The force fitness instructors are taught food should not be considered taboo, but some foods should only be consumed in moderation, said Perdue, who is the FFI course's chief instructor.

"What we've been teaching them here is that there are better options," Perdue said. "If you want that pizza, don't go to Pizza Hut and buy it. Go to the store; buy your whole wheat tortilla; get your marinara sauce and you put it on there. You cook your vegetables. You cook your meat. Now you've cut back a few hundred calories per slice."

Eating healthy is not the same as trying to be thin, he said.
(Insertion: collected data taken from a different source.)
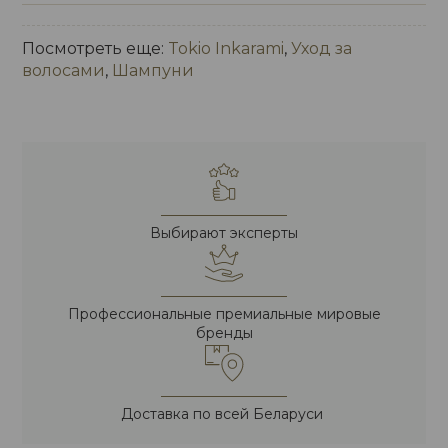
Посмотреть еще:
Tokio Inkarami
,
Уход за
волосами
,
Шампуни
Выбирают эксперты
Профессиональные премиальные мировые
бренды
Доставка по всей Беларуси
Sumo wrestlers actually have healthy food regimens.

"It's essential to have so much body fat, but that's tailored to whatever your activity is," Perdue said. "If you're a football player and a down lineman, you need to maintain a heavier weight to be able to do it. But those guys can still lift; they can still run; they have healthy hearts; they get their lipids tested all the time.

"The goal of this with the nutrition isn't to make everybody skinny minnies. That's not what we're trying to do. The goal of this is to be able make overall fit athletes.  We're all not going to look the same. Not everyone is going to look like a wide receiver. We may have some people that look like running backs. We may have some people that look like strong defensive lineman. We just want everybody to understand fitness for their bodies."